Boludo, the buzzy Minneapolis pizza and empanada chain, is now serving up legal drama instead of just fugazzeta. Co-owners Jerad Rasmussen and Facundo Defraia are locked in a very public fight that has spilled into court, put a downtown location at risk of eviction, and raised fresh questions about who is actually running the company as bills stack up.
What the suits say
According to court filings, Rasmussen is suing Defraia for unjust enrichment, breach of contract, and breach of fiduciary duty. Defraia has fired back with a counterclaim accusing Rasmussen of trying to edge him out of management and business accounts. The filings and reporting outline sharply disputed financial moves, including hundreds of thousands of dollars in merchant credit-card loans used to bankroll an out-of-state expansion and a January judgment from a merchant-advance firm, as reported by the Star Tribune.
Ownership on the record
On paper, city licensing and inspector records show Defraia listed on multiple applications as holding roughly 70 percent of several Boludo entities. Rasmussen is more often listed as a smaller partner or a primary contact. Those municipal filings also tie the business to local addresses used in the partners' push to grow the brand, according to Minneapolis Licenses and Consumer Services documents.
Eviction filing and overdue bills
Meanwhile, the downtown Boludo on S. 4th Street is staring down an eviction case. The landlord alleges the restaurant skipped monthly rent payments and other required charges. The filing lists missed rent of $7,887 for February and March and more than $27,000 in unpaid obligations overall, according to details reported by the Star Tribune.
Labor fines linger
The ownership feud is unfolding on top of an earlier federal hit. In December 2024, the U.S. Department of Labor ordered Boludo Holding Co. to pay roughly $105,700 in back wages, damages, and penalties after investigators found unpaid overtime, improper tip pools, and child-labor violations at multiple locations. The agency also required changes to payroll procedures and repayment to affected workers, according to a department news release.
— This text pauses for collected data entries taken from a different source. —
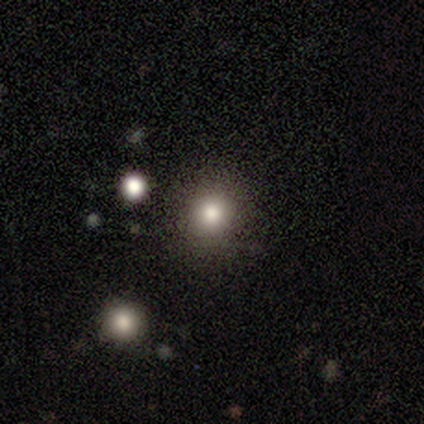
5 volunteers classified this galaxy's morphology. Q: Smooth or featured?
A: smooth (100%)
Q: How rounded?
A: in between (60%); runner-up: round (40%)
Q: Merging?
A: none (100%)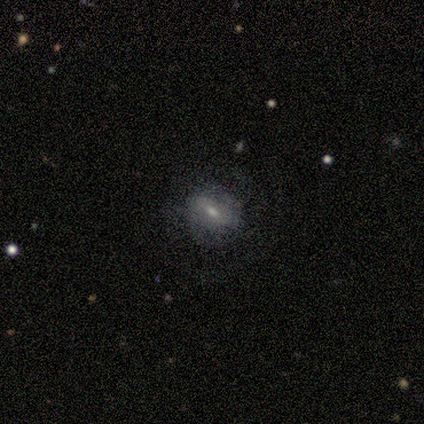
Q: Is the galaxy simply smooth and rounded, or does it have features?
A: smooth — 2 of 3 (67%).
Miami expansion and the fallout
Defraia opened a Boludo in Miami's Wynwood neighborhood in December 2024, only to shut it down in late 2025 after he told reporters that high rent and slow business made the spot unsustainable. Those expansion moves, and the merchant loans tied to them, sit at the center of the partners' dueling legal narratives. Boludo's public site currently lists only its El 38 location on W. 38th Street, per reporting by Axios and the company's site boludo.com.
Legal implications
If the landlord prevails on the eviction or creditors step up collection efforts, the downtown restaurant could be forced to close or be sold to cover debts. Any outstanding judgments could also drain operating cash from the remaining locations. Between the federal wage order and the tangle of civil suits, it may end up being judges and collectors, not hungry customers, who determine whether Boludo gets to keep its doors open.
What’s next
For now, the dispute is locked into the public record and set to grind through civil filings and potential collection efforts in the coming months. While the lawyers argue, employees, regulars, and neighborhood diners are left wondering whether Boludo's signature pizzas and empanadas will outlast the highly visible split between its partners.